The Reserve Bank of India Monetary Policy Committee kept the repo rate unchanged at 5.25% during its June 2026 meeting [1].
This decision signals a cautious approach by India's central bank as it balances inflation control with economic growth. By maintaining a neutral stance, the bank retains the flexibility to adjust rates in either direction based on emerging data.
Governor Sanjay Malhotra led the committee in the decision to hold the rate steady [1]. This marks the third successive monetary-policy review where the rate has remained unchanged [2]. The move follows a period of significant easing, including a 125 basis point reduction starting in February 2025 [2].
Central bank officials previously implemented a rate cut in December 2025 [2]. The current pause suggests that the aggressive cutting cycle seen throughout 2025 has concluded as the bank shifts its focus toward assessing evolving conditions.
The committee said there is a need to maintain a neutral stance while evaluating both global and domestic economic factors [3]. This strategy allows the RBI to respond to volatile international markets without committing to a specific trajectory of further cuts or hikes.
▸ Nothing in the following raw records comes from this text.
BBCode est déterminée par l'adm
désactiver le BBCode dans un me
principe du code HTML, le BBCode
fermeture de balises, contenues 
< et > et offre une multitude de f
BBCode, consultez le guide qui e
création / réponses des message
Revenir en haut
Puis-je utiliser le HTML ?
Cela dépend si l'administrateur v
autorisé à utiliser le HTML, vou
Market analysts said that the stability of the repo rate provides a predictable environment for commercial lenders and borrowers. The decision to hold the rate at 5.25% [1] reflects a commitment to price stability, and supporting the broader economic recovery.
“The Reserve Bank of India kept the repo rate unchanged at 5.25%”
The RBI's decision to hold rates steady after a series of cuts in 2025 indicates a transition from an accommodative phase to a monitoring phase. By maintaining a neutral stance, the bank is avoiding a commitment to further easing, likely waiting for more definitive evidence that inflation is stabilized before considering new adjustments.